§ 提示抜粋
• • • • •

3束の頭髪のサンプル(長さ約50cm、重量25g)を準備し、各サンプルについて、ブリーチ剤を用いてブリーチを施術し、その後、2液用のパーマ剤(1剤+2剤)を用いてパーマを施術した。これにより、ブリーチ後にパーマを施術したサンプルA3,B3,C3を作製した、ここで、サンプルA3は、図4Aの処理Bによりブリーチを施術後、図4Aの処理Bによりパーマを施術することにより作製し、サンプルB3は、図4Aの処理Bによりブリーチを施術後、従来処理によりパーマを施術することにより作製し、サンプルC3は、従来処理によりブリーチを施術後、従来処理によりパーマを施術することにより作製した。また、本例において、図4Aの処理Bにおけるブリーチの施術及びパーマの施術の各工程の手順の概略は、以下の通りである。また、従来処理は、図4Aの処理Bにおける各工程の手順から微細水粒子付与工程を省略した手順で行われる。
・ブリーチの施術
薬剤(ブリーチ剤)塗布工程:市販のブリーチ剤がサンプルにまんべんなく刷毛塗りされる。
微細水粒子付与工程:図1に示す微細水粒子放出装置1を用いて、温度約35℃の微細水粒子(流量:0.07m2/min.)が、20分間、サンプルに付与される。
洗浄工程:薬剤(ブリーチ剤)塗布工程の実行終了から20分経過後、シャワーによるぬるま湯を用いてサンプルを洗いながら手指で擦ることによってサンプルから薬剤が除去される。
乾燥工程:洗浄工程の実行終了後、ドライヤーを用いて温風を濡れたサンプルに約2分間吹き付けることにより、サンプル表面から水分が除去される。
・パーマの施術
薬剤(パーマ剤)塗布工程:頭髪のサンプルをワインディング(ロッド巻き)した後、市販のパーマ剤の1剤がサンプルにまんべんなく刷毛塗りされ、その後15分間放置される。その後、2剤がサンプルにまんべんなく刷毛塗りされる。なお、薬剤塗布工程の実行終了後、20分間放置される。
微細水粒子付与工程:2剤の刷毛塗りの直後に(すなわち20分間の放置の間に)、図1に示す微細水粒子放出装置1を用いて、温度約35℃の微細水粒子(流量:0.07m2/min.)が、20分間、サンプルに付与される。

• • • • •

§ 元データ
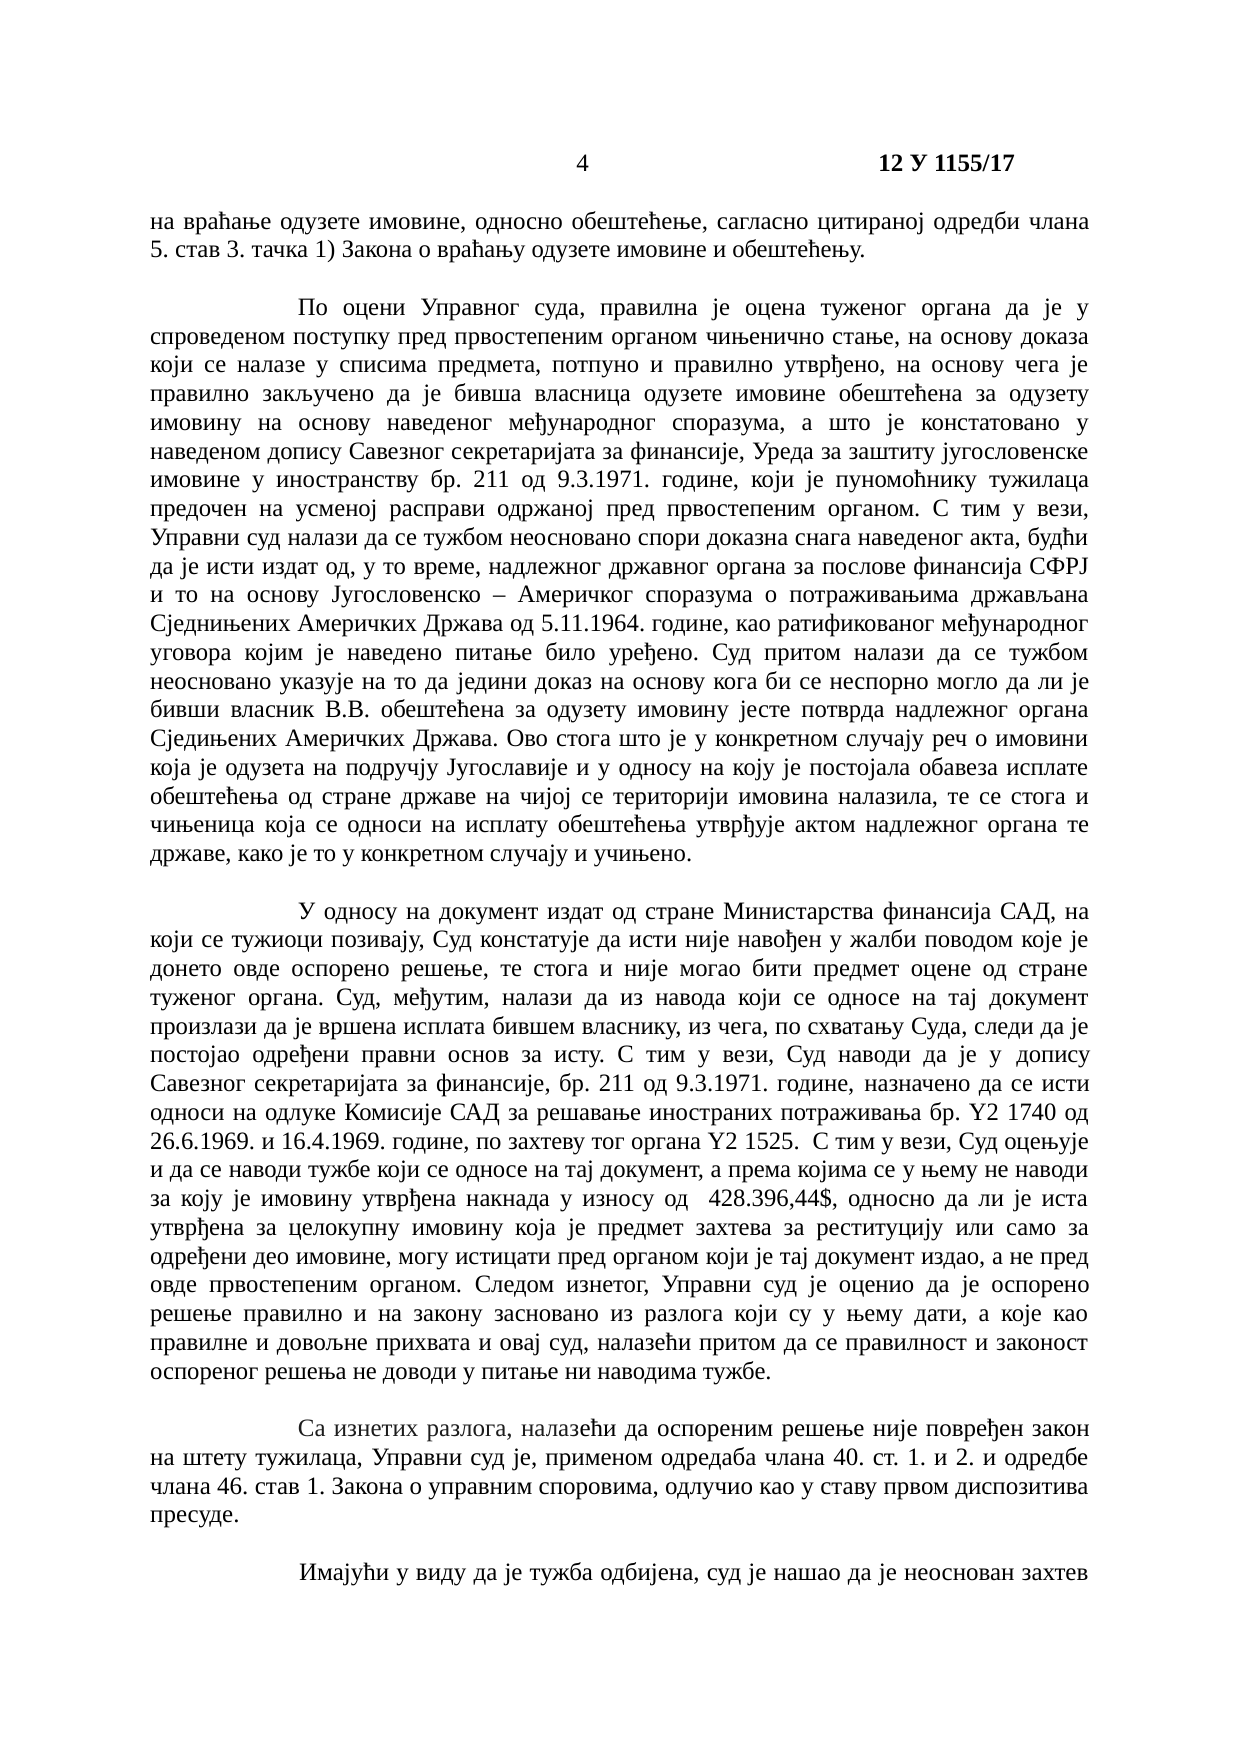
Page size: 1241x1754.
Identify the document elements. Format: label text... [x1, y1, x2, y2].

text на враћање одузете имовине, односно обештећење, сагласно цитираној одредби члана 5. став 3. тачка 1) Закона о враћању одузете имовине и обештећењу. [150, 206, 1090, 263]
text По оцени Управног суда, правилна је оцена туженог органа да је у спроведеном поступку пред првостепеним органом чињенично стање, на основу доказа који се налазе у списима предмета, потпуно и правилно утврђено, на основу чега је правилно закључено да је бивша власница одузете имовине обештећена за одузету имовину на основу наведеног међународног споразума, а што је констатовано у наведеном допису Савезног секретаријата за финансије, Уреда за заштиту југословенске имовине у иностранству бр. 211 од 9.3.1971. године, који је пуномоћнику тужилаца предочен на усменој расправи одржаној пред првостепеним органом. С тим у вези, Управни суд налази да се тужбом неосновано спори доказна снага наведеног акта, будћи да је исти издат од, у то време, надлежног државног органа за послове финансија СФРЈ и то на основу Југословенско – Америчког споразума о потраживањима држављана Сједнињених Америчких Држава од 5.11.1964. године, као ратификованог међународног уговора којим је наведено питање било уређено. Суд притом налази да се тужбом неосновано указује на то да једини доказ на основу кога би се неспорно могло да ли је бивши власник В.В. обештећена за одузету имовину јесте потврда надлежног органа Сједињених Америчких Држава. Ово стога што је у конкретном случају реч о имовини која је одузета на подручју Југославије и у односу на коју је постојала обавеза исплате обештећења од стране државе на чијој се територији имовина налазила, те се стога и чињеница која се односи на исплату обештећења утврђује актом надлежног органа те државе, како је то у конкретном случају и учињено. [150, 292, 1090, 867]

• • • • •

頭髪サンプルの処理に関する抜粋によると、従来処理は図4Aの処理Bの手順からどの工程を省略したものですか。

§ 完成課題
微細水粒子付与工程